A few years ago I picked up a book called Zen and the Art of Motorcycle Maintenance. A friend had recommended it to me with very few details other than, “You would like it.” What I found was not a manual about keeping your cool while tackling tricky motorcycle problems, but a treatise on quality. The author, Robert Pirsig, wove a beautiful tale of a man driven mad attempting to understand “Quality” and his cross country motorcycle road trip towards reconciliation. My friend was right, and I started thinking about how quality impacted everything. How we evaluate things and make decisions is all built on the foundation of Quality.
Recently, I was engaged to assess quality of data used by a reporting application. Pirsig defined quality as the ability to discern between “good” and “bad” at that particular moment in time. There is the Subjective view based on “personal opinions, assumptions, and beliefs,” and there is the Objective view based on “observations of measurable facts.”
With my limited business domain knowledge, I knew it was too early to look at the data using a Subjective view, but the Objective view would give me the insights required to discern the “good” data from “bad” data. I chose to concentrate my research to three Objective attributes of quality: Completeness, Consistency, and Accuracy.
When assessing something for quality, we must first see if what we wish to evaluate is present and whole. When looking at a particular data set it’s important to check, sometimes even at a column level, if the data you are looking for is complete.
Take, for example, a customer table that has 100 records, but the “Last name” column is only populated for 75 of those 100 records. We have a significant “Completeness” data quality issue where we are missing 25% of our customer’s last names in our customer table. This is a simple test, but a critical metric that may reveal larger problems in the sourcing, processing, or insertion of data.
It’s important to remember that “Completeness” quality will depend on the field you are looking at. In the above example we could expect “Last Name” to be populated at least 95% of the time, and raise alarms for data sets that had “last name completeness” lower than that. However, we may expect the “Middle Name” field to only be populated 25% of the time. We may find that “Middle Name” is only populated 15% of the time, but the field is deemed optional/lower priority and thus unimportant.
Once we’ve identified if data is present, we need to validate that each unique value of data represents and communicates unique information. Imagine we have a product table with a column that describes the color of a product. For simplicity sake, the product can be one of four colors: Red, Green, Blue, or Black. When we start looking at the data, we notice values like this:
You data analysts out there are smiling with familiarity right about now. It’s a simple enough data set, but it has a myriad of consistency issues. See the last column below:
Out of the six values above, only one of them is perfect. The remaining data that has consistency issues may indicate problems with the sourcing or processing of data.

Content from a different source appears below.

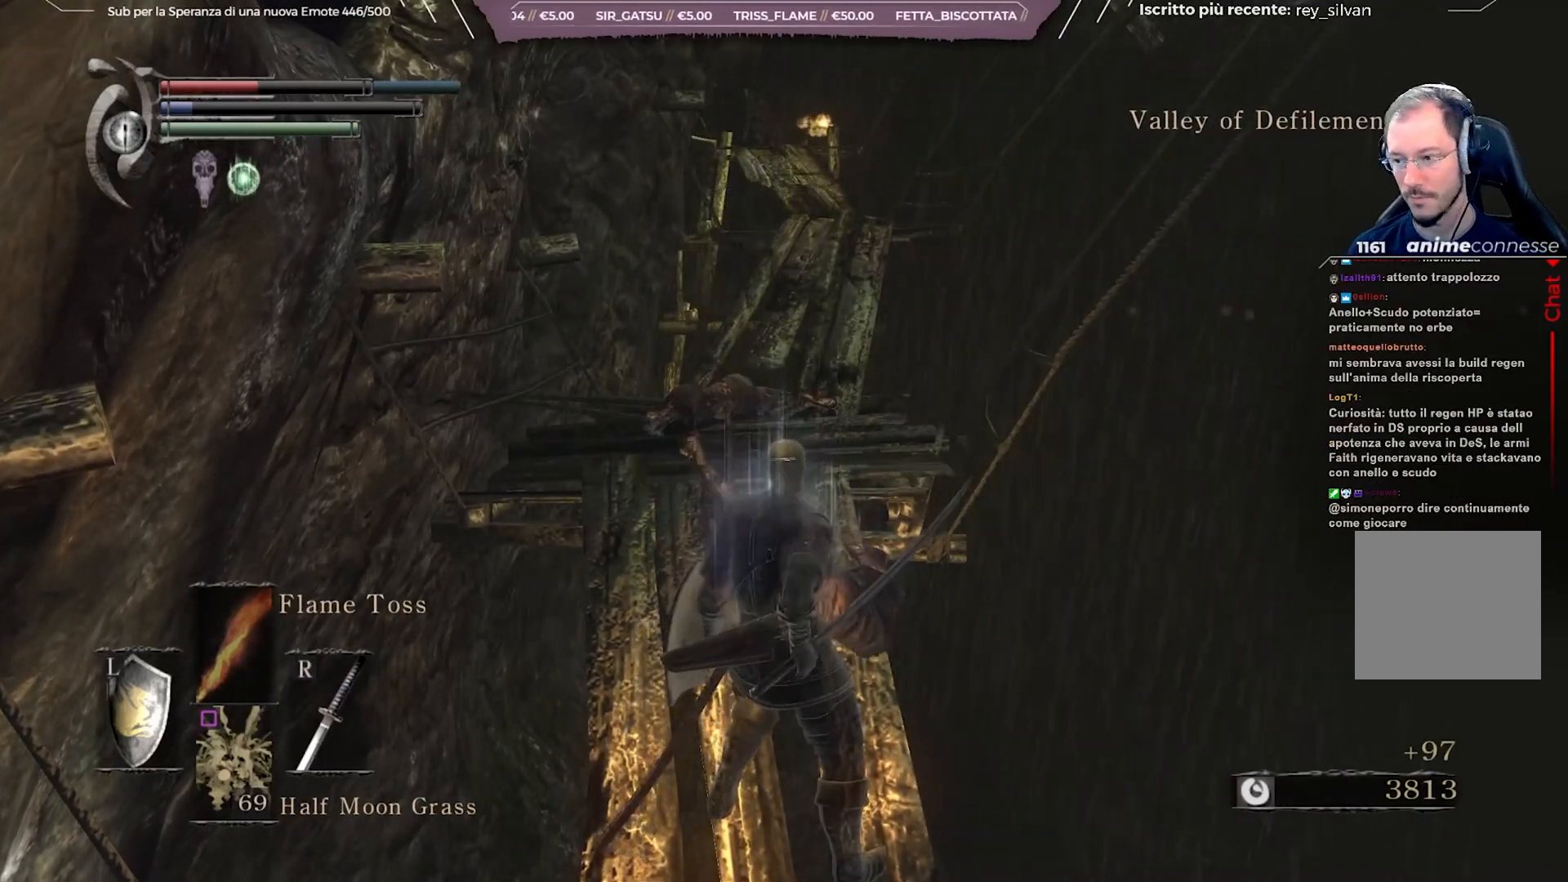
{"buttons": [], "left_stick": "center", "right_stick": "center", "events": []}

When evaluating for Consistency it’s important to evaluate each value for its purpose. Does “0”, NULL, or “blank space” convey the same thing, or is there a deliberate reason as to why a field may have a “0” sometimes, and be NULL others? Is there a more appropriate and distinct value we can use to represent that information?
Assessing the quality by “Accuracy” is often the trickiest and most involved. This is because when we are trying to deem something as “Accurate” we find ourselves evaluating quality “Subjectively”, with our opinions and experiences and not “Objectively”, with data. In truth, both perspectives are critical in assessing overall quality of data, but the “Subjective” perspective requires in-depth knowledge of either the business (and sometimes technical) processes behind the data.

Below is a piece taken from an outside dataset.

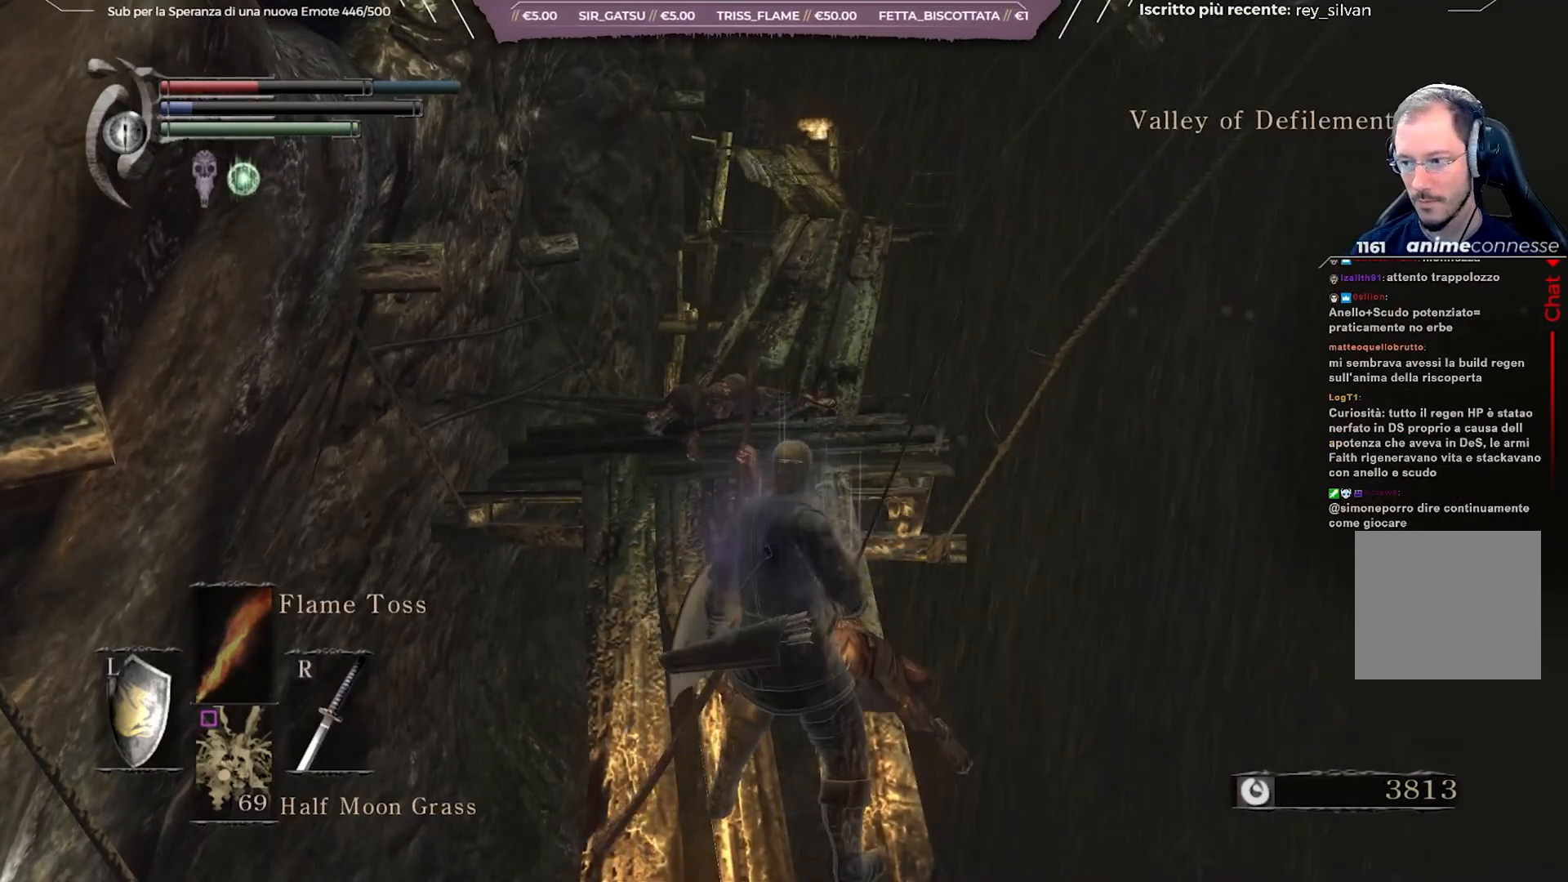
{"buttons": ["START"], "left_stick": "center", "right_stick": "center", "events": [[400, "START", "down"]]}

A great place to begin “Accuracy” analysis would be from the “Objective” viewpoint. First, evaluate each data point from a high level. Ask, “What would we expect the data to show?” This will often require the input of a business user or SME. If you don’t have access to those, break out the old statistics textbook and identify the mean and standard deviation of specified values. For example: if the SME says that 95% of the time, they expect the “Total Paid” field on a “Sales” table to be between $25 and $100, and we find that 40% of the time the data is greater than $120 then we may have a significant accuracy issue. Another example of objectively assessing “Accuracy” would be looking at dates or timestamps. It may be reasonable to assume that a date is supposed to represent when a particular action happened wouldn’t be in the far past (say before the company or even computers existed) or in the far future. To be fair, the data may be correct, but the SME’s understanding of the data may have to be readjusted given the findings.
Another method to assess accuracy is to take a look at the “metadata” of the data you are assessing and establish expected patterns. For example, a “Product Name” is expected to always be two letters followed by a three digit number (example: DQ321). However, when we look at the metadata we might find that the majority of product names are three letters followed by two digits (DQP21) and we might consider that an issue with the “Accuracy” of that data point. Again, to evaluate for good or bad, we would require either input from a business process SME or derive the “norm” from statistical analysis.
Finally, another way to objectively assess quality of the data is to look at the relationship of data in relation to events. For example, if we are looking at a transactional system, we may expect there to be a life cycle in place:
- A customer makes their selection
- A customer pays for their selection
- A customer leaves with their selection
Our data might tell one of the following two stories:
- A customer pays for their selection.
- A customer makes their selection.
- A customer leaves with their selection.
- A customer makes their selection.
- A customer pays for their selection.
This doesn’t make sense (unless they were a terrible thief with a guilty conscience). By classifying and identifying the frequency of these incorrect life cycle events, it is possible to assess the “Accuracy” of the data present. The above scenario is a simple one and most likely indicates an error in the processing or insertion of the data (hint: check your source date fields and time zones). However, large frequency of other life cycle event “inaccuracies” may representing what is actually happening in real life and indicative of a larger issue with process or policies upstream of the data. Hence, the importance of partnering with the business SMEs to identify and classify scenarios that would indicate “good” or “bad” data quality.
You’ll notice that as we began to evaluate from Completeness to Consistency to Accuracy, we started to move away from purely “Objective” evaluation to “Subjective” evaluations based on input from business users and SMEs. As we delved into the “Accuracy” attribute it became critical to partner with the business in order to make sound “Quality” judgments. Ideally, throughout the entire “Objective” evaluation process, the quality analyst would have been getting comfortable enough with the data and processes behind the data that they could begin to make sound “Subjective” judgments on the quality of the data. The more we live in the data, the easier it is to identify “good” data. One of my favorite quotes of Pirsig’s echoes this sentiment: “Care and Quality are internal and external aspects of the same thing. A person who sees Quality and feels it as he works is a person who cares. A person who cares about what he sees and does is a person who’s bound to have some characteristic of quality.”